Nur ein spezielles Endoprothesenregister kann anhand von Langzeitanalysen eindeutige und verwertbare Informationen zu wichtigen Indikatoren, wie unter anderem Komplikationen und Häufigkeit von Revisionseingriffen, sammeln und damit einen kontinuierlichen Verbesserungsprozess unterstützen. Solche Register können schneller als andere Datenquellen hochselektive Aussagen zu Produktqualität, Operationstechniken und Begleitkomplikationen der unterschiedlichsten Art liefern. Dementsprechend können sie als geeignete Frühwarnsysteme dienen – nicht nur in Bezug auf das Ergebnis eines Gelenkersatzes, unter Berücksichtigung der Konstruktion und der Anwenderfreundlichkeit, sondern auch hinsichtlich der Aufdeckung relevanter Probleme im Herstellungsprozess und in der Zulieferkette. Fälle von nachgewiesenen Produktmängeln zeigen, dass die Möglichkeiten, ein Produkt nach dessen Markteinführung zu prüfen, unzureichend sind.

Schwedisches Register könnte Vorbild sein

Beispielhaft und nachahmenswert ist das bereits 1979 eingeführte, kontinuierlich weiterentwickelte schwedische Hüftgelenkendoprothesenregister, an dem alle öffentlichen und privaten orthopädischen Kliniken und Klinikabteilungen, unabhängig von der Anzahl der jeweils durchgeführten Implantationen, teilnehmen. Auch für ein deutsches Hüftgelenkendoprothesenregister müsste gelten, dass die Teilnahme zur Übermittlung sämtlicher operationsbezogener Daten an ein zentrales Register verpflichtet. Dieses muss eine von allen Interessen und Leistungserbringern vollständig unabhängige Institution sein, deren Aufgabe darin besteht, das gesamte medizinische Dokumentationsmaterial auszuwerten. Die Auswertung muss durch ein speziell aus- und fortgebildetes, allein dem in jeder Hinsicht von allen Einflüssen unabhängigen Register gegenüber verpflichtetes Personal erfolgen (2224).

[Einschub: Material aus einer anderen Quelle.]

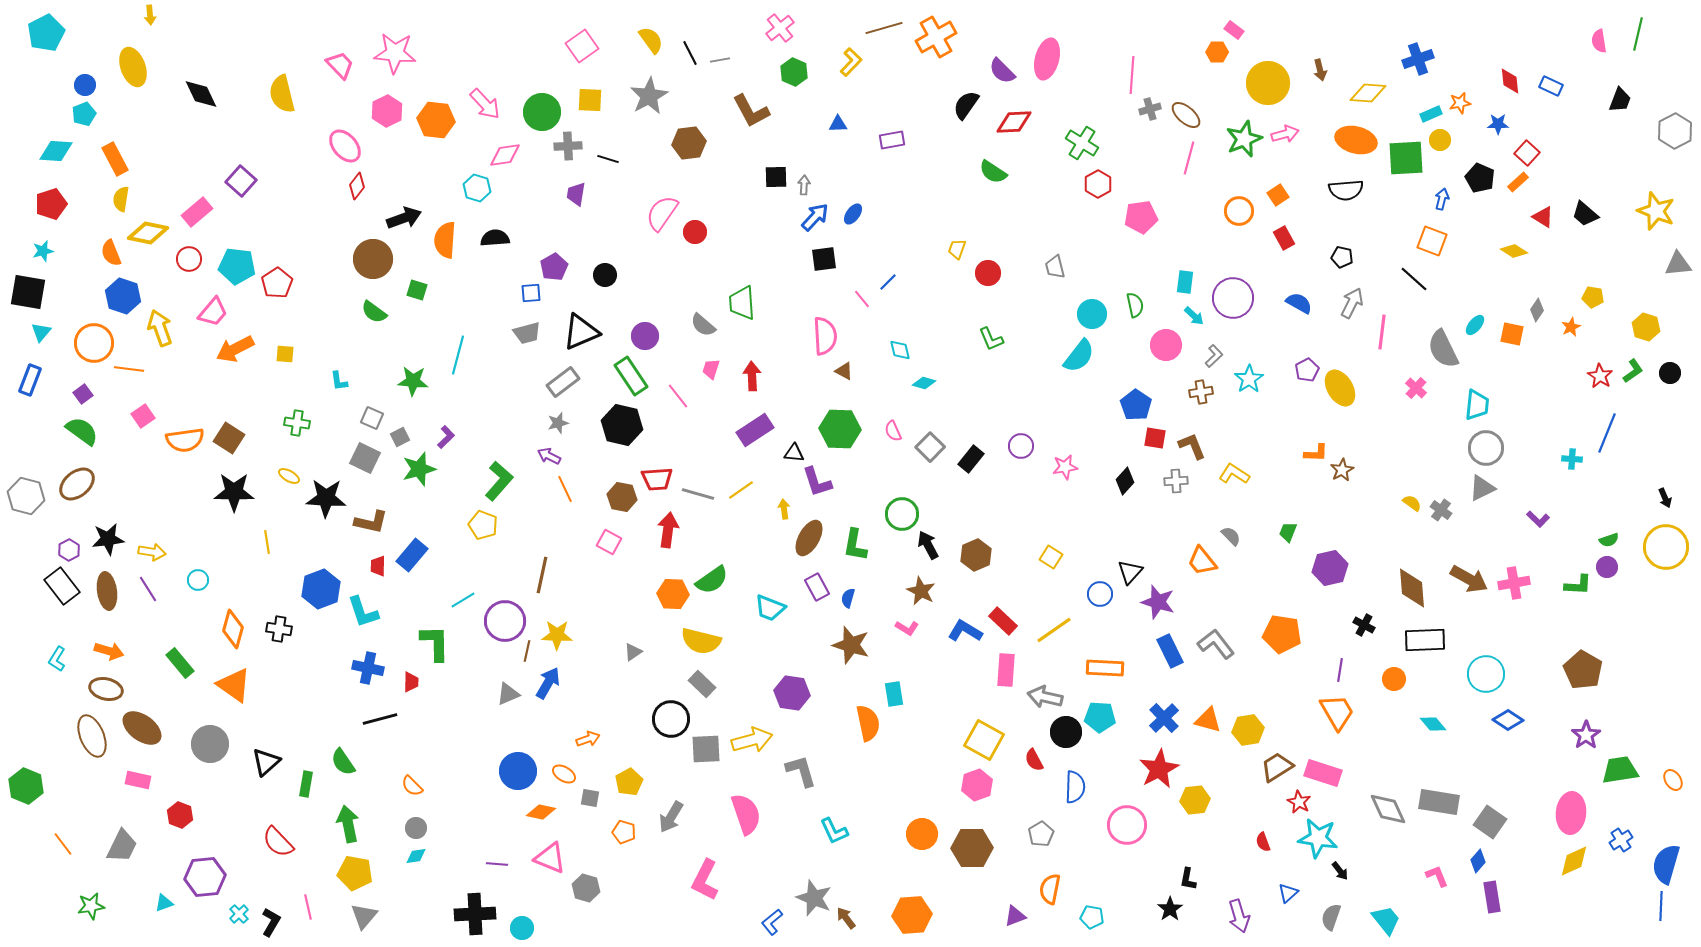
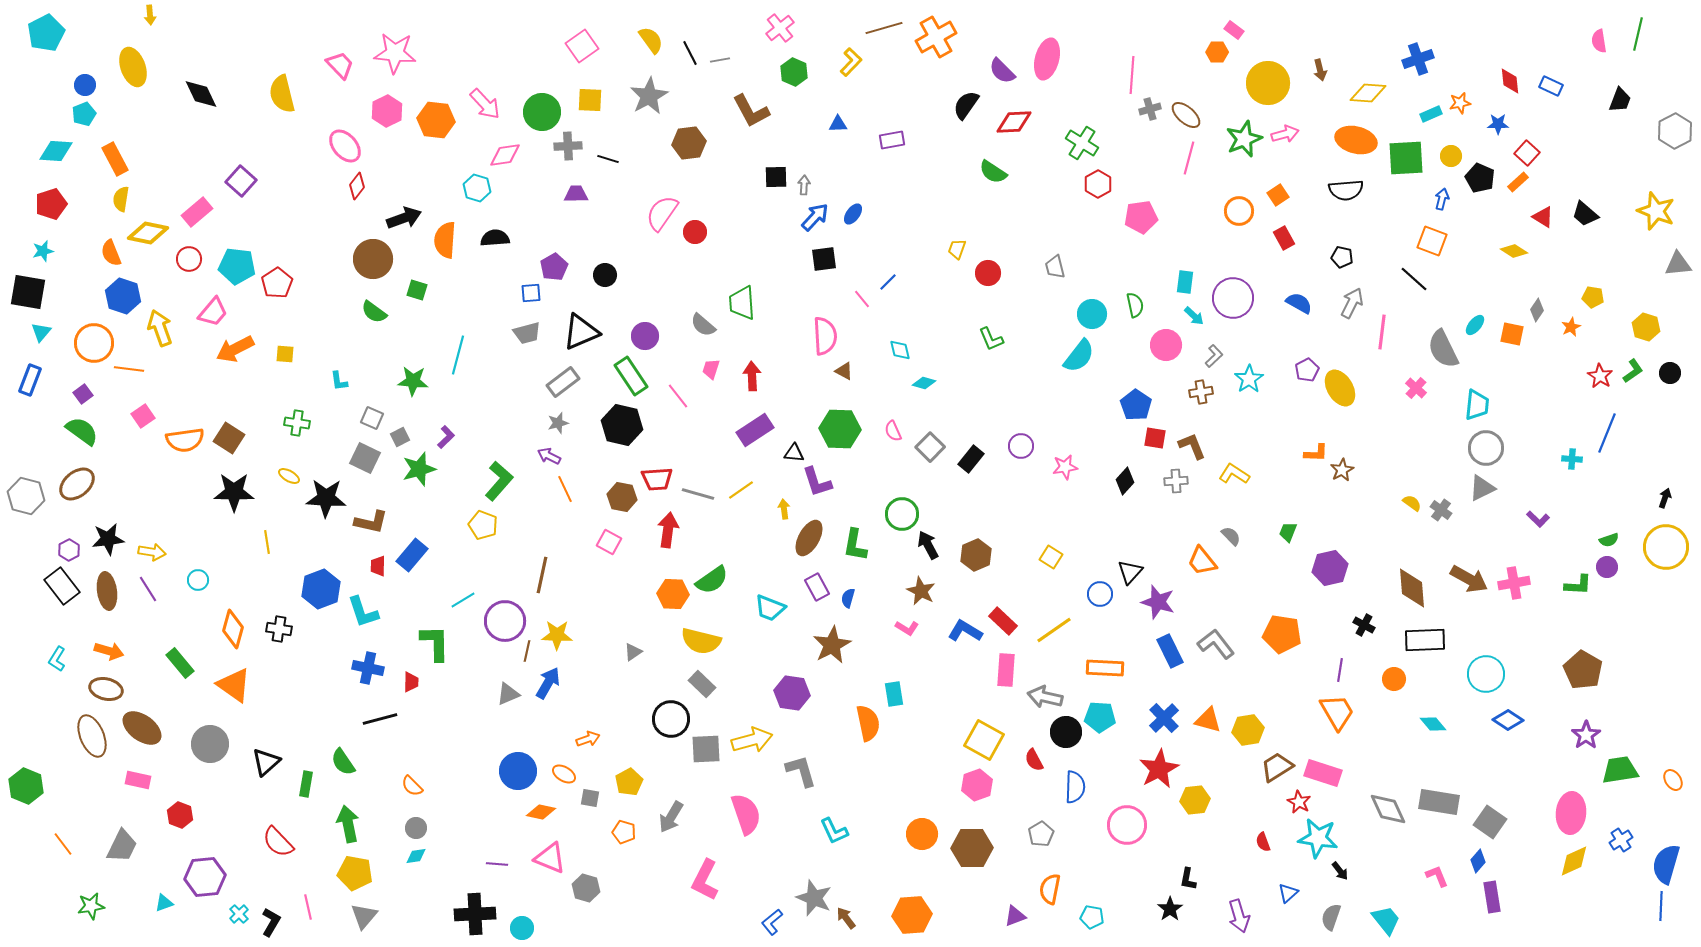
yellow circle at (1440, 140): moved 11 px right, 16 px down
purple trapezoid at (576, 194): rotated 80 degrees clockwise
black arrow at (1665, 498): rotated 138 degrees counterclockwise
brown star at (851, 645): moved 19 px left; rotated 27 degrees clockwise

Dem Register werden zeitnah, unverzüglich über einen speziellen Internetzugang

  • die komplette Krankengeschichte eines Implantatempfängers
  • ein detaillierter Operationsbericht
  • Angaben zum implantierten Prothesentyp
  • sämtliche Ereignisse im postoperativen Verlauf und
  • alle Angaben des Patienten nach der Operation zur Lebensqualität, zum Beispiel Beweglichkeit, Schmerzen, sonst Auffälliges, übermittelt.

Die Ergebnisse der Datenauswertungen müssen allen am Register Beteiligten zugänglich sein. Dadurch wird den einzelnen operativ tätigen Einrichtungen die Möglichkeit gegeben, sich miteinander zu vergleichen, am nationalen Standard zu messen und die eigenen Ergebnisse gegebenenfalls zu verbessern. Erforderlich ist, dass angemessene Teile der jährlichen Registerberichte öffentlich zugänglich sind.

Unabhängige Institution erforderlich

Die von Trägern, Leistungserbringern oder Implantatherstellern unbeeinflusste Arbeit des schwedischen Registers hat ganz wesentlich dazu beigetragen, die diesbezüglich weltweite Führungsrolle der schwedischen Orthopädie auf dem Gebiet der Hüft-Totalendoprothethik zu etablieren. Auch das geplante, vom G-BA befürwortete Projekt eines Implantatregisters muss sich an diesen Vorgaben des schwedischen Registers messen lassen und daraufhin evaluiert werden. Um es nochmals zu wiederholen: Es ist dazu eine, in jeder Hinsicht von Leistungserbringern oder anderen Beteiligten unabhängige und selbstständige Institution erforderlich.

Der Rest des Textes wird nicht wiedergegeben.